Image inImage = Toolkit.getDefaultToolkit().getImage(inFilename);
if (inImage.getWidth(null) == -1 || inImage.getHeight(null) == -1) {
return "Error loading file: \"" + new File(inFilename).getAbsolutePath() + "\"";
}
...
}
Since I am already using the absolute path, I don't understand why it is not working. I have also used the following values for inFilename, but I always get the "Error loading file...".
/home/myname/tomcat/webapps/uploads/filename.ext
/uploads/filename.ext
But I did check the directory, and the image is there. (I uploaded using /home/myname/tomcat/webapps/uploads/filename.ext, and it works.) What is the correct path for the image in that directory? Thank you.
Update
I got the code to work by using:
Image inImage = ImageIO.read(new File(inFilename));
I still don't understand why Toolkit.getImage() does not work though.

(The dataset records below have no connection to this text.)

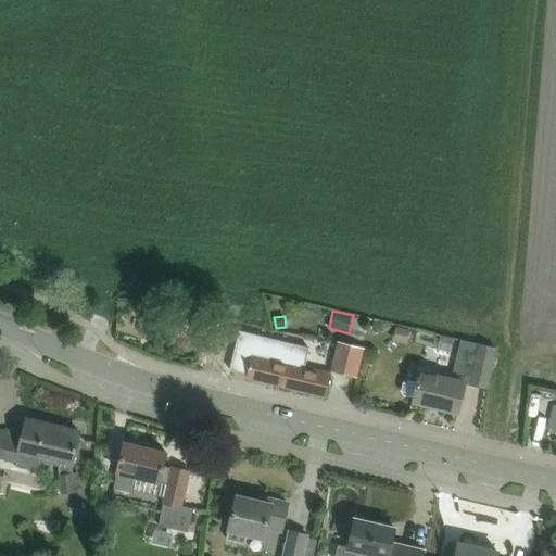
[(451,343),(452,338),(452,337),(439,335),(438,341),(451,343)]
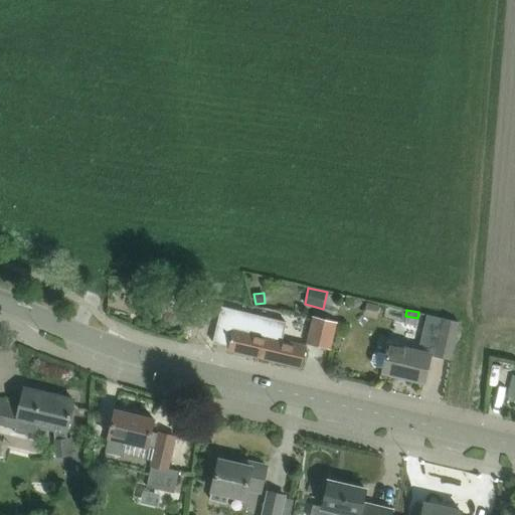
[(336,321),(314,315),(307,342),(330,348),(336,321)]
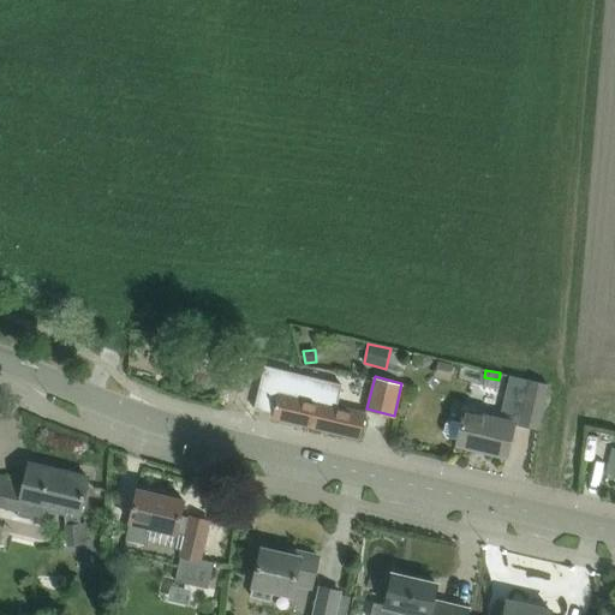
[(458,440),(457,441),(457,445),(506,457),(514,423),(537,429),(548,384),(509,376),(499,419),(485,416),(487,415),(467,411),(464,411),(461,423),(452,421),(446,424),(445,433),(447,437),(458,440)]
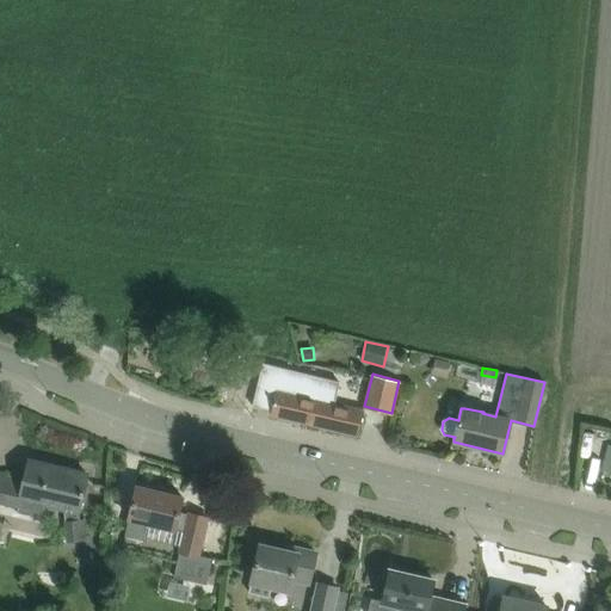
[(276,390),(270,414),(357,434),(363,411),(333,403),(335,392),(301,384),(302,380),(283,375),(279,392),(276,390)]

Are you sure it's a JPEG file? Use an image viewer to make sure nothing bad happened to the file during upload (or that it was an image to begin with).
Also, use new File(inFilename).exists() to make sure the path is correct. I also suggest to print new File(inFilename).getAbsolutePath() in error messages because relative paths can hurt you.
That said, the rest of the code looks correct.
The problem is that Toolkit.getImage() does not return the image immediately. The issue is well-described in this bug report, a relevant extract of which is here:
This is not a bug. The submitter is not properly using the asynchronous
Image API correctly. He assumes that getImage loads all of the image's bits
into memory. However, it is well documented that the actual loading of
bits does not take place until a call to Component.prepareImage or
Graphics.drawImage. In addition, these two functions return before the
Image is fully loaded. Developers are required to install an ImageObserver
to listen for notification that the Image has been fully loaded. Once they
receive this notification, they can repaint the Image.
I found that the answer to this question works well:
Image image = new ImageIcon(this.getClass().getResource("/images/bell-icon16.png")).getImage();